## EXCERPTED PASSAGE
==================================================

The discovery of wood in cheese is only the latest scandal regarding what we eat. In November, a few of the most widely distributed olive oil manufacturers—this time in Italy—were accused not only of failing to label the exact origins of their product but of selling low-quality “virgin” oil as “extra virgin” oil.
The list of products being hawked as Italian may have no end: estimates suggest that over 60 billion products are sold as Italian even though in actuality they are not Italian.
Among the most frequently “forged” products are tomatoes, sauces, vinegar, wine, and cold cuts. Only a few of the latter are from Italy. For example, only three kinds of DOP prosciutto can be imported in the US: Parma, San Daniele and Toscano. Furthermore, in the U.S., you still cannot find cured meats like salami and coppa that are made by Italians with 100% Italian ingredients.
Use the language properly
Continuing to slap Italian names on products that come from God knows what country confuses consumers, who can’t tell up from down. Of course, I don’t have a magic solution to the problem, but one important strategy for proving the origin and quality of a product is to use the language properly, and greater education concerning who chooses to sell Italian products and who abuses them.

==================================================

## PROVIDED MATERIAL
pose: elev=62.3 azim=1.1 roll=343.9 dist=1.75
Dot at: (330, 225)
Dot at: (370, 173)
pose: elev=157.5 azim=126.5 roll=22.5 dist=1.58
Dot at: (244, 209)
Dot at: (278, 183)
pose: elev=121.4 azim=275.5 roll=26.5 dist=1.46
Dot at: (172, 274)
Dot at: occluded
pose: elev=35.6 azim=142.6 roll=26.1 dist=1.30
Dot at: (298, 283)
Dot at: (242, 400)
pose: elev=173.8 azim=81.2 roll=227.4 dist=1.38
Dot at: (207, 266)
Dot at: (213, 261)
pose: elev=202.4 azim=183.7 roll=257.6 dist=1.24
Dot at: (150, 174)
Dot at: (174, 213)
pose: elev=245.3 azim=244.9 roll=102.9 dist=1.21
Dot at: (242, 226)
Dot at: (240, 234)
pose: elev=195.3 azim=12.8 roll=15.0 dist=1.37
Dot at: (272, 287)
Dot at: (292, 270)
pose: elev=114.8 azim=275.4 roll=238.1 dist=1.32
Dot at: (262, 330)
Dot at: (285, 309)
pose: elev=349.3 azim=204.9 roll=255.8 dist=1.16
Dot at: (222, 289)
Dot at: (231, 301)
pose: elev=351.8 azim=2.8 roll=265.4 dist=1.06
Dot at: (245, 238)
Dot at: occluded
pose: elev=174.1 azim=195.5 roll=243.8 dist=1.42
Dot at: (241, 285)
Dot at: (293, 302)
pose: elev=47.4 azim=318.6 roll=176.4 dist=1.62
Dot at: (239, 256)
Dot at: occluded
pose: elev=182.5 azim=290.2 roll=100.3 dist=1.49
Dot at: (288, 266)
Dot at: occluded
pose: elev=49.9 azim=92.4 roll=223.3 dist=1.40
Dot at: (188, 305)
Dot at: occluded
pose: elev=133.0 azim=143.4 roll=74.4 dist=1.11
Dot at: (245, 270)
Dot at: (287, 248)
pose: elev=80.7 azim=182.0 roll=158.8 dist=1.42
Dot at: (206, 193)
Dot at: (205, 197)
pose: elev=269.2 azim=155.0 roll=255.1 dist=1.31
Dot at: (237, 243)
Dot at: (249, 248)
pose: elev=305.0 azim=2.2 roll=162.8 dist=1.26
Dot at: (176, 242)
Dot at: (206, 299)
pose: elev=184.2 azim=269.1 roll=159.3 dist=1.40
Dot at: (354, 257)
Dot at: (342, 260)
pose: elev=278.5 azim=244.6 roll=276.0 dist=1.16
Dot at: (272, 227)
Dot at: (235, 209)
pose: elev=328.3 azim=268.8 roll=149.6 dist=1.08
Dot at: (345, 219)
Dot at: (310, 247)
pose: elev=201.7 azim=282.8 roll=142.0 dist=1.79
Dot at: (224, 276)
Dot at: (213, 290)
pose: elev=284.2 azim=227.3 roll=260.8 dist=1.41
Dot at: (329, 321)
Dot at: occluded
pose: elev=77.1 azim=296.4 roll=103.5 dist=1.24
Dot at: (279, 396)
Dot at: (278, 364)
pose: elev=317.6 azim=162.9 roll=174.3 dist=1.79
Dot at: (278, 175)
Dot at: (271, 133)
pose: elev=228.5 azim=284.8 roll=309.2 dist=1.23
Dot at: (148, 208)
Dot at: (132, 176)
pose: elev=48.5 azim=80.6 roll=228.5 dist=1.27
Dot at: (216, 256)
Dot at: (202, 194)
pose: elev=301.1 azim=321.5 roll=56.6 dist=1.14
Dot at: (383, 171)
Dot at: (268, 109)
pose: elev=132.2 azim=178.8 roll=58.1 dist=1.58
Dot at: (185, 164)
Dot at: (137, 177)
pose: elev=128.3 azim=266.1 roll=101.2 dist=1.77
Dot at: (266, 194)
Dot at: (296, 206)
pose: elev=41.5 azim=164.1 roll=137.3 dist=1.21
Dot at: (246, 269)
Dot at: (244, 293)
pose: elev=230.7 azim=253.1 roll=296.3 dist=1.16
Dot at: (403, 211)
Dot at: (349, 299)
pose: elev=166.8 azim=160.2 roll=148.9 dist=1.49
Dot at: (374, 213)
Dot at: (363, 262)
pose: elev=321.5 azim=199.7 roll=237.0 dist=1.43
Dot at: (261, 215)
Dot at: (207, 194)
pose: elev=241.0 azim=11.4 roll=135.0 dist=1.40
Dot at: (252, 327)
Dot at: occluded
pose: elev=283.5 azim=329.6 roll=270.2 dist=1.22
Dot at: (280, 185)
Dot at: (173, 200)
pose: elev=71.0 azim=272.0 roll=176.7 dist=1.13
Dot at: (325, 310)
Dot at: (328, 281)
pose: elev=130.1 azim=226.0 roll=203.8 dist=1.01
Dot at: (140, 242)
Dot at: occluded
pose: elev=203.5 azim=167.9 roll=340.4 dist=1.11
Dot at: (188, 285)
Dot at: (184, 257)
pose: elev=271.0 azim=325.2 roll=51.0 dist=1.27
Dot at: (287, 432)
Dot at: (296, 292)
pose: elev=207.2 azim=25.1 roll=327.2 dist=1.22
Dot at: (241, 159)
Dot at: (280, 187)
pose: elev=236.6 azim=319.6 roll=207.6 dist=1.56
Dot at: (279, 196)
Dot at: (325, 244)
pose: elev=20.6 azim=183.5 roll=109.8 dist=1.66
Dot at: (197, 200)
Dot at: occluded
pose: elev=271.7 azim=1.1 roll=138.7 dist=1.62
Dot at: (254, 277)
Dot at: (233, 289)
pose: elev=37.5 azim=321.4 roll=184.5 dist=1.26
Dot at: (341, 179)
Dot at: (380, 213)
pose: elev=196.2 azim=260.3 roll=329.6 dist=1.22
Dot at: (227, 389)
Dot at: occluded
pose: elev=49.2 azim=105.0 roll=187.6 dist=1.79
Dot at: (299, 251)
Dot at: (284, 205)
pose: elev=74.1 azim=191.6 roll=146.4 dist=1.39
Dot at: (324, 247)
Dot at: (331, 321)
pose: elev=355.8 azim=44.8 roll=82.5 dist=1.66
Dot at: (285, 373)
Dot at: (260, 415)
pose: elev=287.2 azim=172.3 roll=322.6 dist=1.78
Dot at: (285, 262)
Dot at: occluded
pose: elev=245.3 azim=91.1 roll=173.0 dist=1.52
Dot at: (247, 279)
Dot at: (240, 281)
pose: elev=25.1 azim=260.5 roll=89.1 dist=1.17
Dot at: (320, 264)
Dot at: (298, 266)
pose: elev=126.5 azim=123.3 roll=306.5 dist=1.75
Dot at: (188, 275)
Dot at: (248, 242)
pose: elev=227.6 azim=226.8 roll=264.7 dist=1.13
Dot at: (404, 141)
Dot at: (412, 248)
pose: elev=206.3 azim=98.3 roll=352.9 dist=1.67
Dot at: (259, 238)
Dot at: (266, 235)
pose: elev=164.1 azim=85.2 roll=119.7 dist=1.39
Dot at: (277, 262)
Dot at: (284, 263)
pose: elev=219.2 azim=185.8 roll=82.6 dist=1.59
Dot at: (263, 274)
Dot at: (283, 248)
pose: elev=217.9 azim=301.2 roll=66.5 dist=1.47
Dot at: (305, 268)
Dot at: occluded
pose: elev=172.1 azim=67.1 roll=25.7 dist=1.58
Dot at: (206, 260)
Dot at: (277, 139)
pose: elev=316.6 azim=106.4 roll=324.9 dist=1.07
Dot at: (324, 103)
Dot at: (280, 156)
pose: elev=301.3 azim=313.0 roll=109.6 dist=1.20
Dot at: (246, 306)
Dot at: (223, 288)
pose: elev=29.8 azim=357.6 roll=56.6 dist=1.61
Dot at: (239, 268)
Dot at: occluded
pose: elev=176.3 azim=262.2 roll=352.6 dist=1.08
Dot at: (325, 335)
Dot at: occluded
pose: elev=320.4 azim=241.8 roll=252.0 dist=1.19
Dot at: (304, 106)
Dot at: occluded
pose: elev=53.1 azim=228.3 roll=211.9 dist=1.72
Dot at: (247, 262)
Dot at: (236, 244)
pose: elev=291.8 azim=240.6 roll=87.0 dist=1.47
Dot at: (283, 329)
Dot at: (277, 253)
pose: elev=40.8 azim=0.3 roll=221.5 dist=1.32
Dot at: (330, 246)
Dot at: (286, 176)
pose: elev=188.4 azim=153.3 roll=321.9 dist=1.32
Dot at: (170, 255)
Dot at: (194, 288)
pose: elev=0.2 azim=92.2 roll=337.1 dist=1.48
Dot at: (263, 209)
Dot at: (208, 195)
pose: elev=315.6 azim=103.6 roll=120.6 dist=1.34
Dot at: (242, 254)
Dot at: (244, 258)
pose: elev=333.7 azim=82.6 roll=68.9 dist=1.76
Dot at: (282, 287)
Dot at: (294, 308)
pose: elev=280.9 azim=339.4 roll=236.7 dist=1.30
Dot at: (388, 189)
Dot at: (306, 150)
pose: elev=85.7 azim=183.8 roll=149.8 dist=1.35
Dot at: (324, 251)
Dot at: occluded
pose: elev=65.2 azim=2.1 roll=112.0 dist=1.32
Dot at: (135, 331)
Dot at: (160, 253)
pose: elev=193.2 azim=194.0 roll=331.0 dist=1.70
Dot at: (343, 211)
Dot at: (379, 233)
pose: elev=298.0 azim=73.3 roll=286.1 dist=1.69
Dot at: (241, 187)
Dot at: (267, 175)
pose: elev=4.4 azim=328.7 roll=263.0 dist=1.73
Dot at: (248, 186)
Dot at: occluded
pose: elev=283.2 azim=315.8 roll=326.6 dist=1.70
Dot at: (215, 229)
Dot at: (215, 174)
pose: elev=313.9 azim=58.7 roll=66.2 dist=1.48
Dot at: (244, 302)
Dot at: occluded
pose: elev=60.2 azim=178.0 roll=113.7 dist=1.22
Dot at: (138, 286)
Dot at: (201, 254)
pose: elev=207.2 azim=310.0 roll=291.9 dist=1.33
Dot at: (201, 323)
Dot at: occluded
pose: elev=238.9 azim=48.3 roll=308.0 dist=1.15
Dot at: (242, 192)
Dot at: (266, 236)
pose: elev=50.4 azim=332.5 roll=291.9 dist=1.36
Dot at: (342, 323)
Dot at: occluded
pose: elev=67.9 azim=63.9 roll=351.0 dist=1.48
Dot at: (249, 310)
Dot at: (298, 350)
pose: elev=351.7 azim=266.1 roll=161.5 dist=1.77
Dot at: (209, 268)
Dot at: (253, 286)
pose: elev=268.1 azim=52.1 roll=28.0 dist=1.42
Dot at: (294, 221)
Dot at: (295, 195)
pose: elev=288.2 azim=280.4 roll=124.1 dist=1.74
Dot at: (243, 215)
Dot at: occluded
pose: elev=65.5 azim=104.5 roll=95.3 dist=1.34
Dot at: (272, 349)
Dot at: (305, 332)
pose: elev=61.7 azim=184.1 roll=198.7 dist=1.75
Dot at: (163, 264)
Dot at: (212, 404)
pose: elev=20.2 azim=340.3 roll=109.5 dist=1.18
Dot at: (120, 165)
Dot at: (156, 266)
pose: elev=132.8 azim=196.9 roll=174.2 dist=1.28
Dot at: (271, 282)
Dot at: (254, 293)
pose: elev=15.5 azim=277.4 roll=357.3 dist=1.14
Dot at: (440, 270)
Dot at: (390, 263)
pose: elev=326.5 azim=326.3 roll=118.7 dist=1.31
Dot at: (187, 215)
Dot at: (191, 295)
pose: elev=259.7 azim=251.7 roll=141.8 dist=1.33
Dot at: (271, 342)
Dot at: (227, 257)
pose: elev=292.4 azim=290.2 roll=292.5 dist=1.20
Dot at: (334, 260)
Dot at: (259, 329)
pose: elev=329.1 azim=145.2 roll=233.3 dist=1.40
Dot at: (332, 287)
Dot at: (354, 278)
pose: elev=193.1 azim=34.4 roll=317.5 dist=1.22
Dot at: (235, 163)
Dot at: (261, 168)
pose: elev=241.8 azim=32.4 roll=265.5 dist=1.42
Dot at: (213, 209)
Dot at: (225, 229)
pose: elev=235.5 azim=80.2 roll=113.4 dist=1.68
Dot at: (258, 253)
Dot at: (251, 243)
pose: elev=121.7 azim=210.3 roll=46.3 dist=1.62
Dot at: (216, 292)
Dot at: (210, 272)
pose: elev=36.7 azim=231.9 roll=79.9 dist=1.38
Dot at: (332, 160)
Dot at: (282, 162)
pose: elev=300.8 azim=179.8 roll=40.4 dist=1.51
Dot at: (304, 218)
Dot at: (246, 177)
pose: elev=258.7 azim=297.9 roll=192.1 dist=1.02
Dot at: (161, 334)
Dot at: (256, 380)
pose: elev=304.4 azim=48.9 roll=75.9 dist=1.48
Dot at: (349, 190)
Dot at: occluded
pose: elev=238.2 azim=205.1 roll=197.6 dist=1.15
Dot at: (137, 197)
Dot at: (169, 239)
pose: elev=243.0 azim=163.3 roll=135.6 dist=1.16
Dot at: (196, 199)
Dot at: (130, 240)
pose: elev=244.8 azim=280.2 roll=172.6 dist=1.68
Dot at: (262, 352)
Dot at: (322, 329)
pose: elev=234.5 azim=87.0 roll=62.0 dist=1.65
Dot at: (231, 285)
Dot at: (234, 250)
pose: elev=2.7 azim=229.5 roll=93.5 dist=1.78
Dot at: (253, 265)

==================================================

## TASKS
(1) Which kinds of DOP prosciutto does the article on Italian food labeling say can be imported into the US?
(2) Put the lines of the listing, from its first line through the line with "Dot at: (342, 260)", into a JSON list of strings, one string per line.
The article and the listing are unrelated pieces of material.

## EXERCISE ANSWERS
(1) Parma, San Daniele and Toscano.

(2)
[
  "pose: elev=62.3 azim=1.1 roll=343.9 dist=1.75",
  "Dot at: (330, 225)",
  "Dot at: (370, 173)",
  "pose: elev=157.5 azim=126.5 roll=22.5 dist=1.58",
  "Dot at: (244, 209)",
  "Dot at: (278, 183)",
  "pose: elev=121.4 azim=275.5 roll=26.5 dist=1.46",
  "Dot at: (172, 274)",
  "Dot at: occluded",
  "pose: elev=35.6 azim=142.6 roll=26.1 dist=1.30",
  "Dot at: (298, 283)",
  "Dot at: (242, 400)",
  "pose: elev=173.8 azim=81.2 roll=227.4 dist=1.38",
  "Dot at: (207, 266)",
  "Dot at: (213, 261)",
  "pose: elev=202.4 azim=183.7 roll=257.6 dist=1.24",
  "Dot at: (150, 174)",
  "Dot at: (174, 213)",
  "pose: elev=245.3 azim=244.9 roll=102.9 dist=1.21",
  "Dot at: (242, 226)",
  "Dot at: (240, 234)",
  "pose: elev=195.3 azim=12.8 roll=15.0 dist=1.37",
  "Dot at: (272, 287)",
  "Dot at: (292, 270)",
  "pose: elev=114.8 azim=275.4 roll=238.1 dist=1.32",
  "Dot at: (262, 330)",
  "Dot at: (285, 309)",
  "pose: elev=349.3 azim=204.9 roll=255.8 dist=1.16",
  "Dot at: (222, 289)",
  "Dot at: (231, 301)",
  "pose: elev=351.8 azim=2.8 roll=265.4 dist=1.06",
  "Dot at: (245, 238)",
  "Dot at: occluded",
  "pose: elev=174.1 azim=195.5 roll=243.8 dist=1.42",
  "Dot at: (241, 285)",
  "Dot at: (293, 302)",
  "pose: elev=47.4 azim=318.6 roll=176.4 dist=1.62",
  "Dot at: (239, 256)",
  "Dot at: occluded",
  "pose: elev=182.5 azim=290.2 roll=100.3 dist=1.49",
  "Dot at: (288, 266)",
  "Dot at: occluded",
  "pose: elev=49.9 azim=92.4 roll=223.3 dist=1.40",
  "Dot at: (188, 305)",
  "Dot at: occluded",
  "pose: elev=133.0 azim=143.4 roll=74.4 dist=1.11",
  "Dot at: (245, 270)",
  "Dot at: (287, 248)",
  "pose: elev=80.7 azim=182.0 roll=158.8 dist=1.42",
  "Dot at: (206, 193)",
  "Dot at: (205, 197)",
  "pose: elev=269.2 azim=155.0 roll=255.1 dist=1.31",
  "Dot at: (237, 243)",
  "Dot at: (249, 248)",
  "pose: elev=305.0 azim=2.2 roll=162.8 dist=1.26",
  "Dot at: (176, 242)",
  "Dot at: (206, 299)",
  "pose: elev=184.2 azim=269.1 roll=159.3 dist=1.40",
  "Dot at: (354, 257)",
  "Dot at: (342, 260)"
]